> [Trecho selecionado]
╔══
História de Baco

Este nome é um dos mais familiares e idolatrados no campo da mitologia romana, este que é um conjunto de lendas e mitos de deuses e heróis que rodearam, inspiraram e guiaram a civilização romana em sua época de maior esplendor, e que também dominou o mundo ocidental entre os séculos I e V. Na mitologia grega, apresenta-se como Dionísio.

Deus do vinho e da dança. Foi para a cultura romana o deus que encarnou o delírio, o êxtase e as ações irreprimidas, como consequência disso esteve cercado de controvérsias e polêmicas, inclusive associado a diversas expressões artísticas.

Sua origem foi resultado da união do deus Júpiter com a humana Sêmele, filha de um monarca grego

Seu objetivo primordial era libertar as pessoas das pressões e preocupações, por isso recorreu a festas onde o álcool e a música não podiam faltar.

Sua influência e relevância eram tanta que contou com várias celebrações em sua homenagem, os bacanais, onde a bebida era o centro da festa.

No início só podiam participar as mulheres, mas progressivamente foi abrindo espaço para os homens também.

Deve-se destacar que foi inspirado pelo deus grego Dionísio, este que representava exatamente o mesmo, mas dentro da mitologia grega foi sem sombra de dúvidas uma grande fonte de adoção de lendas e histórias para seu par romano.
╚══
> [Conjunto de exercícios]
• 1. No texto sobre Baco, que nome recebiam as celebrações feitas em homenagem a ele?
• 2. Extraia do texto sobre Baco o trecho que abre com as palavras que contêm "Sua influência e" e fecha com "os homens também.".

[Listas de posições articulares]
╔══
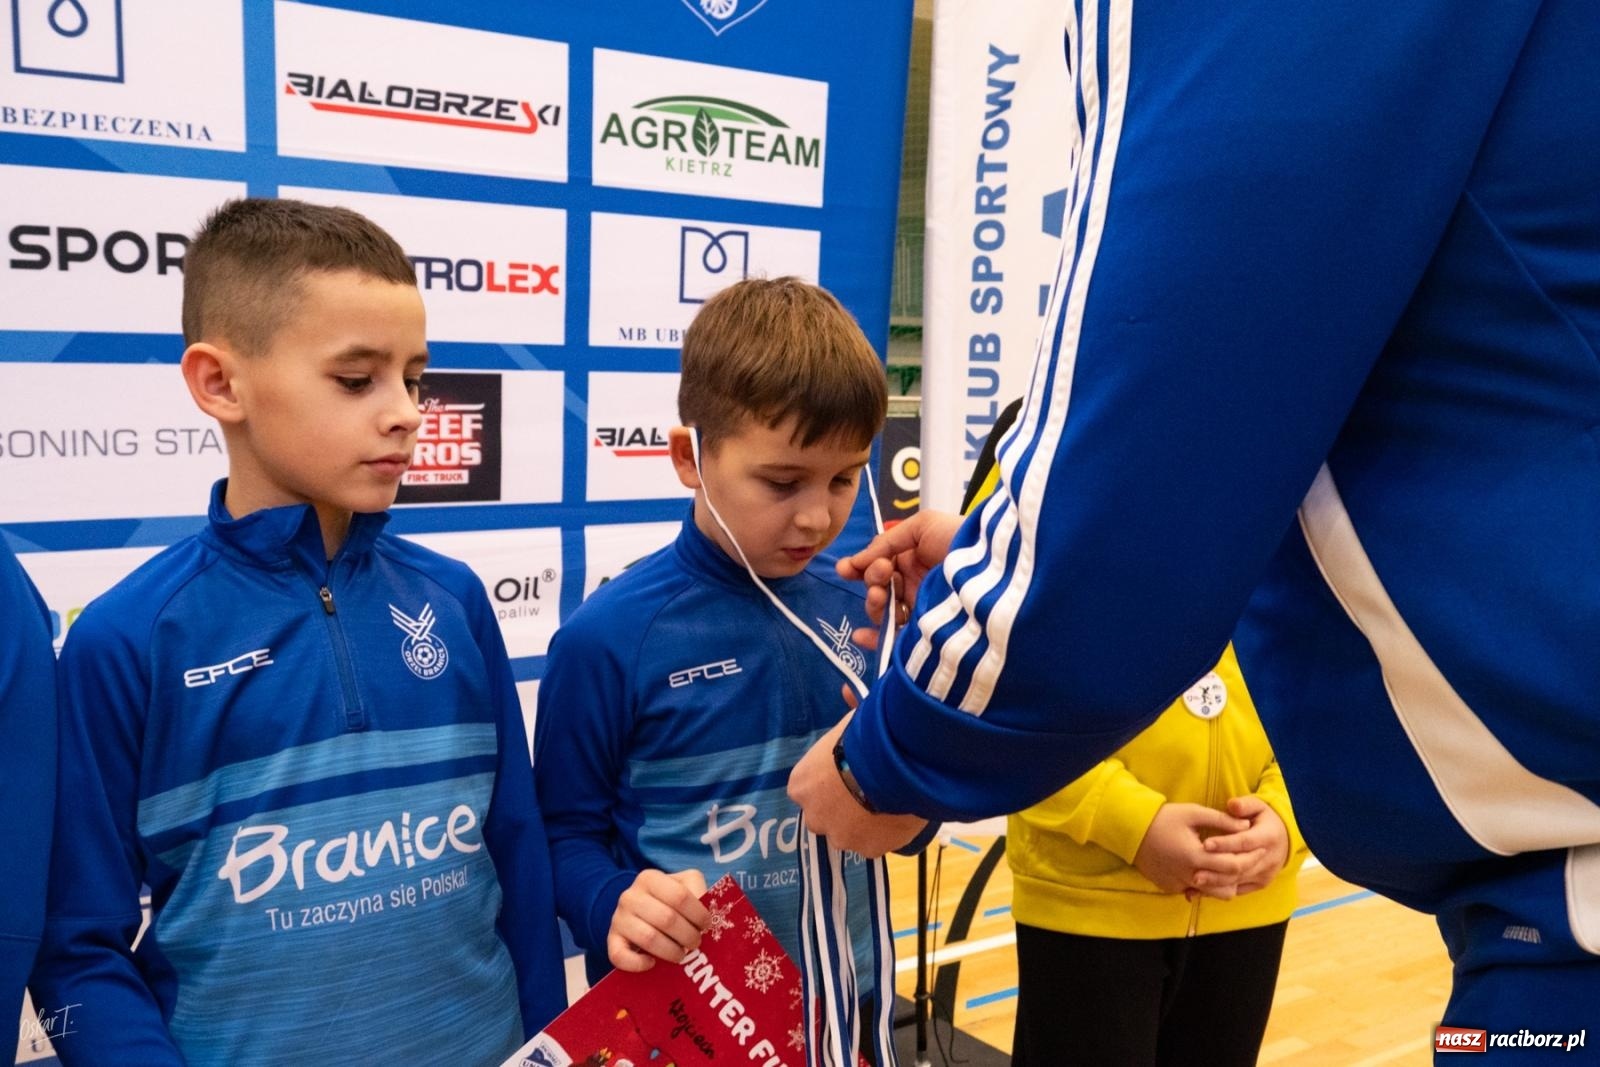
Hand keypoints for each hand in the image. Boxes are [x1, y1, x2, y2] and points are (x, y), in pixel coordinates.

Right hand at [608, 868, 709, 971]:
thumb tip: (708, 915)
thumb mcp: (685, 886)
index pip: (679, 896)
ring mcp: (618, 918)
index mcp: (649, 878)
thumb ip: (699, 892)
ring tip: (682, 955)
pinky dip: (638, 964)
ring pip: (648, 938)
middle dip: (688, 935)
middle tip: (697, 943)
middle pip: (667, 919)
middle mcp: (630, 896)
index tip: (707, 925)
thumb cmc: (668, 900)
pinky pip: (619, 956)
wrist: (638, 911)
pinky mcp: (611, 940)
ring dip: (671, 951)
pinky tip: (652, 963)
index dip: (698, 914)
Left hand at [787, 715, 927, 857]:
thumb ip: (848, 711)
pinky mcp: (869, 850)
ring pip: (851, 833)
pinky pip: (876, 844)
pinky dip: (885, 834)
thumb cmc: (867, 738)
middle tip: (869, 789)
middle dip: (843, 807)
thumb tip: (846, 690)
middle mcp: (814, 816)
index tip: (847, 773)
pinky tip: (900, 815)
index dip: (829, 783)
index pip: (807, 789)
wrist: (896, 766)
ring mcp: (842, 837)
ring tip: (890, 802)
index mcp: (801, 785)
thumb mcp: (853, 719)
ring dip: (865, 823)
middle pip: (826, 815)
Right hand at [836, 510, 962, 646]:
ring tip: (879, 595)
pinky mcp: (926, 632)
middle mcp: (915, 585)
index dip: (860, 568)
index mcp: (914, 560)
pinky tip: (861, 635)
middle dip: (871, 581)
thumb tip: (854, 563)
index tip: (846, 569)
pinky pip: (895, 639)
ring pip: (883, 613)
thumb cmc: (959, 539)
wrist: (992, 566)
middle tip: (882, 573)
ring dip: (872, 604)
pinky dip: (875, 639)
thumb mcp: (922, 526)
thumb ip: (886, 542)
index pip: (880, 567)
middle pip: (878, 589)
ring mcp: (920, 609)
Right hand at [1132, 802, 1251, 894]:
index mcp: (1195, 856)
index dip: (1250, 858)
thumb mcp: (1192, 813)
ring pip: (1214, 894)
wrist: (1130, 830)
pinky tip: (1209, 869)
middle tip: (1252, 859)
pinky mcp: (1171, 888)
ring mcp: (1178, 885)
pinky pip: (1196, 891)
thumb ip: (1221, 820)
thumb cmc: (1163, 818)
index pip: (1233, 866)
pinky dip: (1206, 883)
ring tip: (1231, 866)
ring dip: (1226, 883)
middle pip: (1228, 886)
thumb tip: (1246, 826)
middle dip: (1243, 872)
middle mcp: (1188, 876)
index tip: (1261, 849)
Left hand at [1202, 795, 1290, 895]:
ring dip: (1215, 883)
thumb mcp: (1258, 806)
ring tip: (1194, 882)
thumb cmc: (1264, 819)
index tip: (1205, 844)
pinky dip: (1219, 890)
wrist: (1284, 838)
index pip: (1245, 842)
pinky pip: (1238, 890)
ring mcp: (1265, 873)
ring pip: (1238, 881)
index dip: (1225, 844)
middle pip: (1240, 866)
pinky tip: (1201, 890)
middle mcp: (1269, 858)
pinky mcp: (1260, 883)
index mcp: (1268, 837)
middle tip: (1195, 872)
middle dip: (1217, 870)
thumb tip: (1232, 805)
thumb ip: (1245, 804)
╚══
╔══
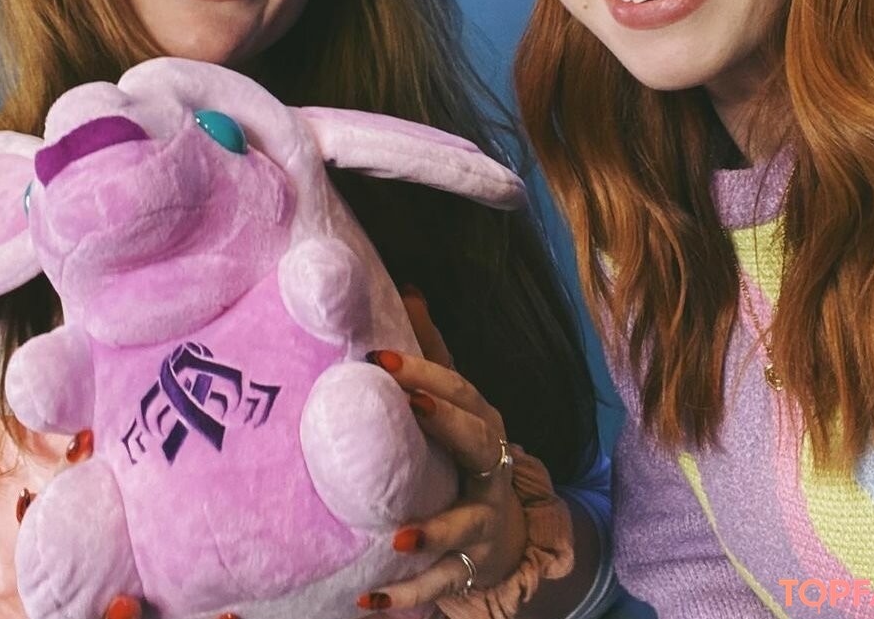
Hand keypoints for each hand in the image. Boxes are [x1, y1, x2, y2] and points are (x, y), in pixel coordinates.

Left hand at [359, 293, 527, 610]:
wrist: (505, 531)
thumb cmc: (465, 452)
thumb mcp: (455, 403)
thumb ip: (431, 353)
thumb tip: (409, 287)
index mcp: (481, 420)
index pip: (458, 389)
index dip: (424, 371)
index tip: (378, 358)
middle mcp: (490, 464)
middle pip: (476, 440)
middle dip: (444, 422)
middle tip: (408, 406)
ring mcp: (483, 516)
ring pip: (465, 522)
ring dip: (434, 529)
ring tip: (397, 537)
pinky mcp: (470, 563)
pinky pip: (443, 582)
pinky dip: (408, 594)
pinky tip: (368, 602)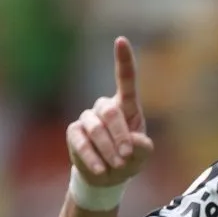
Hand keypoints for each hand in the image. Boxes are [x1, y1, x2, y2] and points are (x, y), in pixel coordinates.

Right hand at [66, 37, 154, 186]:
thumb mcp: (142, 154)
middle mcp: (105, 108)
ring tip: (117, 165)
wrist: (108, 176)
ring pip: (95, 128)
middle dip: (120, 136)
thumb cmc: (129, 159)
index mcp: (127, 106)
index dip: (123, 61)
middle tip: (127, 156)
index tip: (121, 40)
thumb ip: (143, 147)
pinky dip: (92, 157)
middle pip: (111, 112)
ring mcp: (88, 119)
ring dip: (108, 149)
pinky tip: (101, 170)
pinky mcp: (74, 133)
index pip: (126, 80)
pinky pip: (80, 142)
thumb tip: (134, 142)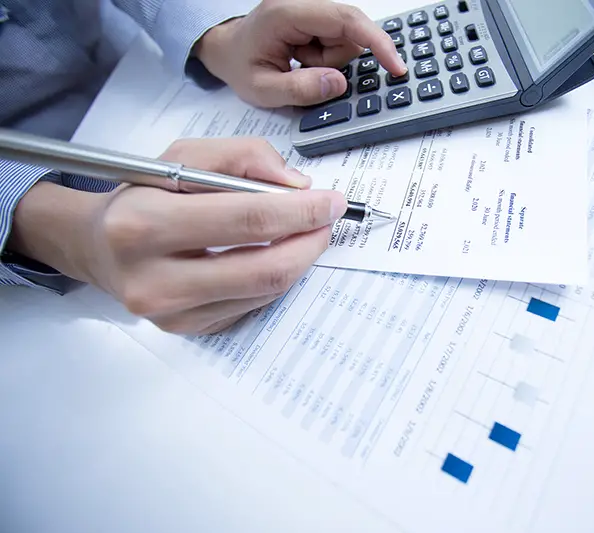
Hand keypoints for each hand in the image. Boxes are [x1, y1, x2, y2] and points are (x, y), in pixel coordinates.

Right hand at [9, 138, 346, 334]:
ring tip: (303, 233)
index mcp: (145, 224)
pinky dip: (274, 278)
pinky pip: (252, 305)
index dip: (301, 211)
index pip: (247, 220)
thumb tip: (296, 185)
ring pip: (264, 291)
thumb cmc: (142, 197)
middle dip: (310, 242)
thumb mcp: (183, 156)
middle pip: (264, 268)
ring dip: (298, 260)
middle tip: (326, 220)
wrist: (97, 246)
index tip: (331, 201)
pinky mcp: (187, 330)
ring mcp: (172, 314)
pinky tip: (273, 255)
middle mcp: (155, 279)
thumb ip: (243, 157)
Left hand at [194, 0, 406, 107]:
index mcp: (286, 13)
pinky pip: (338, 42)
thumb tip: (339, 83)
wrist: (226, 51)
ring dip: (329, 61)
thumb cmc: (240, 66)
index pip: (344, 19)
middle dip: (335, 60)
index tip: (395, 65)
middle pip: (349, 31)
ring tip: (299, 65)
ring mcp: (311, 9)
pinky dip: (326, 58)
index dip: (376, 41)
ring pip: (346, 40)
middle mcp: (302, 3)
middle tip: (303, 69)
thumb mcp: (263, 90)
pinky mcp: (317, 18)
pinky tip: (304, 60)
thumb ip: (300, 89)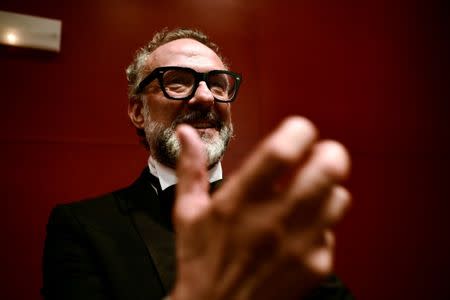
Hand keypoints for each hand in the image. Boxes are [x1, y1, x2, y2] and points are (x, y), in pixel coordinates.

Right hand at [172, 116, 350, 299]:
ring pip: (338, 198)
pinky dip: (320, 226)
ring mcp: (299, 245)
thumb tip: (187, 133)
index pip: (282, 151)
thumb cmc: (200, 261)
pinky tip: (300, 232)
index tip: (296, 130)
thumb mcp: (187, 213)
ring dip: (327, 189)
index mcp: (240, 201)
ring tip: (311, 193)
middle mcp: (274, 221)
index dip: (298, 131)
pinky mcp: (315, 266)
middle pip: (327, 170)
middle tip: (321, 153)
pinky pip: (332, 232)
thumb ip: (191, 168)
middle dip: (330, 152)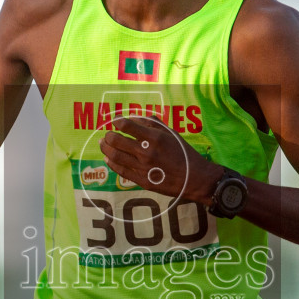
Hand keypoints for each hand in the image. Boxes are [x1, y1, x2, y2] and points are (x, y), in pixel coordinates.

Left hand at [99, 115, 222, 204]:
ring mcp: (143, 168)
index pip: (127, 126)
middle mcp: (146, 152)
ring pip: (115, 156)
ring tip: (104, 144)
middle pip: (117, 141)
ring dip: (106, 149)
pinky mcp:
╚══
╔══
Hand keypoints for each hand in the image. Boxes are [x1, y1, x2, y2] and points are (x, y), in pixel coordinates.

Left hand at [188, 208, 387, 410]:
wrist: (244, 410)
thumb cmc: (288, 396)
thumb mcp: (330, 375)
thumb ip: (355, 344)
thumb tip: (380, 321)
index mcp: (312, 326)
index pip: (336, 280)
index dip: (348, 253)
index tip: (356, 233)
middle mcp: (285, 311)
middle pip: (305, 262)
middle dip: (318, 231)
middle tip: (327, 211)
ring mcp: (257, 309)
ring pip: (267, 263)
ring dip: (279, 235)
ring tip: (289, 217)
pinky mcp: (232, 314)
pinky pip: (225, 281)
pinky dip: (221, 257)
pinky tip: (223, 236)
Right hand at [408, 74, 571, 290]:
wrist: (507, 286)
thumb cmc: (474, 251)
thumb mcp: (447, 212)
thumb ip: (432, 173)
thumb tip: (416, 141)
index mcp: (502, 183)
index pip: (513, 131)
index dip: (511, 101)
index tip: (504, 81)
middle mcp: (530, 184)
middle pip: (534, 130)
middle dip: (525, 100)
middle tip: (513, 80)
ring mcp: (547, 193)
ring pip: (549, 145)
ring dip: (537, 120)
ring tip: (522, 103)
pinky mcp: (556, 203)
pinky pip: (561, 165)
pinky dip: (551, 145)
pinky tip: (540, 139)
╚══
> [Respostas por tarefa]
• 1. Bacanais.

• 2.
Sua influência e relevância eram tanta que contou com várias celebrações em sua homenagem, os bacanais, onde a bebida era o centro da festa.

No início só podiam participar as mulheres, mas progressivamente foi abrindo espaço para os homens também.